The build-up to a plead-and-pardon story has been on for a while now. The Priyanka-Nalini meet may bring it to climax.

W
ill Nalini Sriharan, convicted in the Rajiv Gandhi assassination case, be granted amnesty and freed on September 15, the birthday of DMK founder C.N. Annadurai, when the Tamil Nadu government usually releases those serving life sentences? Can the goodwill generated by Priyanka Vadra's hour-long meeting with Nalini on March 19 at the special prison for women in Vellore give an extra impetus to this process?

The meeting has been mostly spoken of in the language of truth, reconciliation and pardon.
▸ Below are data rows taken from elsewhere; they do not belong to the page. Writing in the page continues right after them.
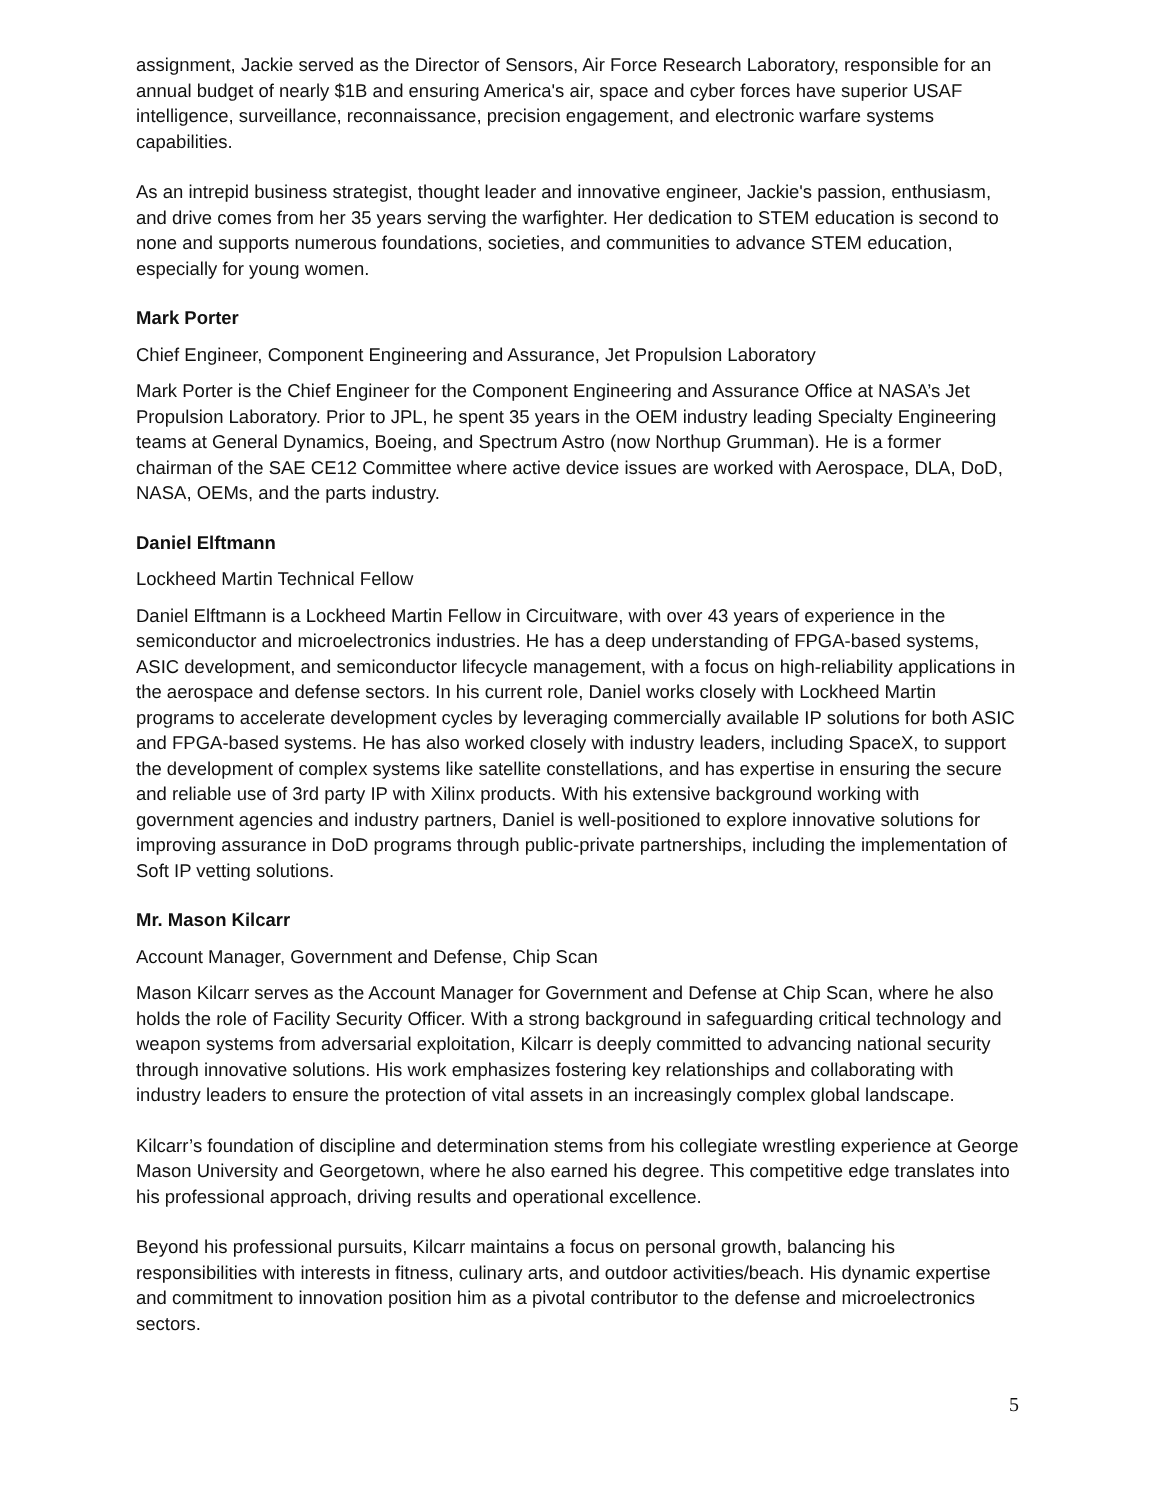assignment, Jackie served as the Director of Sensors, Air Force Research Laboratory, responsible for an annual budget of nearly $1B and ensuring America's air, space and cyber forces have superior USAF intelligence, surveillance, reconnaissance, precision engagement, and electronic warfare systems capabilities.
As an intrepid business strategist, thought leader and innovative engineer, Jackie's passion, enthusiasm, and drive comes from her 35 years serving the warfighter. Her dedication to STEM education is second to none and supports numerous foundations, societies, and communities to advance STEM education, especially for young women.
Mark Porter
Chief Engineer, Component Engineering and Assurance, Jet Propulsion Laboratory
Mark Porter is the Chief Engineer for the Component Engineering and Assurance Office at NASA’s Jet Propulsion Laboratory. Prior to JPL, he spent 35 years in the OEM industry leading Specialty Engineering teams at General Dynamics, Boeing, and Spectrum Astro (now Northup Grumman). He is a former chairman of the SAE CE12 Committee where active device issues are worked with Aerospace, DLA, DoD, NASA, OEMs, and the parts industry.
Daniel Elftmann
Lockheed Martin Technical Fellow
Daniel Elftmann is a Lockheed Martin Fellow in Circuitware, with over 43 years of experience in the semiconductor and microelectronics industries. He has a deep understanding of FPGA-based systems, ASIC development, and semiconductor lifecycle management, with a focus on high-reliability applications in the aerospace and defense sectors. In his current role, Daniel works closely with Lockheed Martin programs to accelerate development cycles by leveraging commercially available IP solutions for both ASIC and FPGA-based systems. He has also worked closely with industry leaders, including SpaceX, to support the development of complex systems like satellite constellations, and has expertise in ensuring the secure and reliable use of 3rd party IP with Xilinx products. With his extensive background working with government agencies and industry partners, Daniel is well-positioned to explore innovative solutions for improving assurance in DoD programs through public-private partnerships, including the implementation of Soft IP vetting solutions.
Mr. Mason Kilcarr
Account Manager, Government and Defense, Chip Scan
Mason Kilcarr serves as the Account Manager for Government and Defense at Chip Scan, where he also holds the role of Facility Security Officer. With a strong background in safeguarding critical technology and weapon systems from adversarial exploitation, Kilcarr is deeply committed to advancing national security through innovative solutions. His work emphasizes fostering key relationships and collaborating with industry leaders to ensure the protection of vital assets in an increasingly complex global landscape.
Kilcarr’s foundation of discipline and determination stems from his collegiate wrestling experience at George Mason University and Georgetown, where he also earned his degree. This competitive edge translates into his professional approach, driving results and operational excellence.
Beyond his professional pursuits, Kilcarr maintains a focus on personal growth, balancing his responsibilities with interests in fitness, culinary arts, and outdoor activities/beach. His dynamic expertise and commitment to innovation position him as a pivotal contributor to the defense and microelectronics sectors.
5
These abstractions apart, the one thing uppermost on Nalini's mind is to secure her release from prison after having been in solitary confinement for 17 long years.

To take forward the process of her release, Nalini's lawyer S. Doraiswamy will be filing a writ petition in the Madras High Court next week. "I would have filed the petition by now, but held it back when I heard from Nalini's mother about Priyanka's visit," he told Outlook. So, does he foresee Nalini's release on September 15? Well, "it's a possibility," shrugs Doraiswamy. "There are chances. Nalini's application was being rejected since 2005 on the ground that she was still an ltte sympathiser and would create problems."

The various letters Nalini has written to authorities in the last few years—both in the state and central governments, besides to Sonia Gandhi—make it clear that the convict has been pleading for her release. Outlook has accessed some of these handwritten letters. And in the one dated October 15, 2007, written to the Union minister of state for home, with a copy to Sonia, Nalini says: "...I have spent the longest years (in prison) among political prisoners. Even in Shri. Mahatma Gandhi's case and Smt. Indira Gandhi's case, prisoners awarded the life term served only 14 years and were released."

Outlook has also reliably learnt that Nalini has been writing a letter a month since November last year to Sonia, pleading her mercy and intervention. In all these and earlier letters, she addresses Sonia as "dearest mother". The tone of the correspondence makes it evident that Nalini has tried to build a rapport with Sonia and clearly understands that it is only Rajiv Gandhi's widow who can help her the second time over (Sonia had earlier got Nalini's death sentence commuted to a life term).

In one of these, she pleads: "Mother, as a last resort I have come to you...mother, only your kind and firm interference can bring us (positive) response since you can understand our struggle to see our daughter." Sonia too has often enquired about Nalini's welfare—it's evident from her letter earlier to Mohini Giri, former chairperson of the National Commission For Women.

As for Nalini's family, they appear to nourish hopes of her early release. Her younger brother P.S. Bhagiyanathan said Nalini was "very happy and cheerful" after Priyanka's visit. "My sister feels that the Gandhi family has pardoned her and her sins have been washed clean. For over two years now, after she completed 14 years in prison, she has been very depressed. She has been hoping against hope that she would be released."

On whether the goodwill generated by Priyanka's visit will facilitate his sister's release, Bhagiyanathan had this to say: "It was totally a personal and humanitarian meeting. Both did not want any media hype—it is unfortunate the press has picked up the story." He also adds that his sister and Priyanka "did not discuss any legal issues".